特に肉厚が薄いと、切削力をいかに逃がすかが品質を左右します。富士精器がこの領域で日々向き合っている難所は、明確に二つ——「変形」と「びびり」です。わずかな切削力でもワークがしなり、形状のゆがみや寸法公差が抜けてしまう。ここを抑え込めるかどうかが、量産で精度を出せるかの分かれ目になります。
■ 富士精器の量産実績
・素材:SUS316L(難削ステンレス)
・肉厚:0.3mm の薄肉形状
・内外径公差:0.02mm で仕上げ
・数量:月産 1,000個 規模での継続生産
・設備:Y軸複合旋盤による棒材加工
工程ごとに最適な条件を組み立てることで、薄肉形状でも変形を抑え、内径公差0.02mmを量産レベルで安定維持しています。

■ 変形・びびりを抑える三つの作り込み
肉厚0.3mmのSUS316Lで内外径0.02mm公差を出すために、富士精器が特にこだわっているのは次の三点です。
1. **加工順番**
薄肉部に応力が残らない順番でワークを攻める。粗取りで生じた歪みを後工程に持ち越さない工程設計が、最終公差の安定に直結します。
2. **工具選定**
SUS316Lの粘りに負けず、切削抵抗を最小化できる工具を選ぶ。チップの材種・形状・刃先処理を、薄肉ワーク前提で選び分けます。
3. **切削条件**
送り・回転数・切り込みを、変形とびびりが立ち上がる手前のスイートスポットに追い込む。Y軸複合旋盤の自由度を活かし、工具姿勢、芯高も含めて条件を作り込みます。

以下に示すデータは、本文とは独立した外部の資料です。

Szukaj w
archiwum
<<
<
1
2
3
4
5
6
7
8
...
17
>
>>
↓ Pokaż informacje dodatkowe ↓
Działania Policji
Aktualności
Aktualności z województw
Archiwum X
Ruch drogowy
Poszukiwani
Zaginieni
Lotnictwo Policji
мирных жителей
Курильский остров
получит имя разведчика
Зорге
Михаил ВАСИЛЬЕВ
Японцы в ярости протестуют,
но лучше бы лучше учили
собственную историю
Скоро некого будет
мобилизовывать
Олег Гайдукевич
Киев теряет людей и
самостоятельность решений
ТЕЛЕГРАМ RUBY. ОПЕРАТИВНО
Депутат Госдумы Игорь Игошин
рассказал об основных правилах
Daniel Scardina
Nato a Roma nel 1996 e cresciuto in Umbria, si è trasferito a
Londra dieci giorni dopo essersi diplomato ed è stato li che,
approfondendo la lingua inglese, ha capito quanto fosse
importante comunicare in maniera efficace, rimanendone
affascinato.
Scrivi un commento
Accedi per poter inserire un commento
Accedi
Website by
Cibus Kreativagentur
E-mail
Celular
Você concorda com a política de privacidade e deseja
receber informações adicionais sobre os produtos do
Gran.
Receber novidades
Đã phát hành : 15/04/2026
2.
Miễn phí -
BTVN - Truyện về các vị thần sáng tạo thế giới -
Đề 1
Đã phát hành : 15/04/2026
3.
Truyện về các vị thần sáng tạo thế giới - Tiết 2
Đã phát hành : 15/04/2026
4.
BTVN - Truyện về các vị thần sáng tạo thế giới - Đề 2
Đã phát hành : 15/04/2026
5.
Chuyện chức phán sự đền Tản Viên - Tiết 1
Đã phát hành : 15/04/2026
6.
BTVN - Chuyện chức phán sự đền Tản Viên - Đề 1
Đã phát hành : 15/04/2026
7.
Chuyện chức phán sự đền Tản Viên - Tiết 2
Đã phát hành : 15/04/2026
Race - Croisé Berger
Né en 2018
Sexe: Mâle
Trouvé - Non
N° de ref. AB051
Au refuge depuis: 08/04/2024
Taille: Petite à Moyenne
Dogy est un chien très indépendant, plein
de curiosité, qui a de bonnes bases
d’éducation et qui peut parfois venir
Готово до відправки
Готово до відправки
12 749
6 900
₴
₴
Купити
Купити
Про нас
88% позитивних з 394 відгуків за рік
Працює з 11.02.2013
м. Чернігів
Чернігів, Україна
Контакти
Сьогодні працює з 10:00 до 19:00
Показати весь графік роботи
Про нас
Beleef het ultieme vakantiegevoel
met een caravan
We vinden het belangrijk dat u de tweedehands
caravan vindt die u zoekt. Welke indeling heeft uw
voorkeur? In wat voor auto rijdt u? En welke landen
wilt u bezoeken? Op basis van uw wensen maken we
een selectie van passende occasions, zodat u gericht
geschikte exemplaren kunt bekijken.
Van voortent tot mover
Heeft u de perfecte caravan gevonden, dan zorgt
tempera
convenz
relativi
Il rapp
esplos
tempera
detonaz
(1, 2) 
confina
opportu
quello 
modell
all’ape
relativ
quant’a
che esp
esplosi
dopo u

この三点の積み重ねで、月産1,000個レベルでも内径公差0.02mmを安定して維持できる工程に仕上げています。
■ Y軸複合旋盤を活かす工程集約
Y軸複合旋盤による棒材加工は、
・チャッキング回数を抑えてリスクを低減
・累積誤差を抑えた寸法安定性
・段取り替えの削減によるリードタイム短縮
といった効果があり、SUS316L薄肉のような難条件ほどメリットが効きます。富士精器ではこの設備特性をフルに使い、工程設計と切削条件で精度を作り込んでいます。
■ こんなお悩みのご相談が増えています
「肉厚が薄すぎて対応業者が見つからない」
「試作は通ったが、量産で内径公差が抜ける」
「他社で断られた図面がある」
「月数百〜数千個の継続生産を任せられる先を探している」
近年、こうしたご相談が目に見えて増えています。図面・サンプルをお送りいただければ、可否と概算をスピーディにご回答いたします。
■ SUS316L以外の難削材にも対応
・SUS316 / SUS304 / SUS303
・SUS630(析出硬化系ステンレス)
・チタン・インコネル等の難削材
・アルミ(A5052・A6061等)/真鍮
複合旋盤加工を中心とした精密部品加工のご相談は、お気軽にお問い合わせください。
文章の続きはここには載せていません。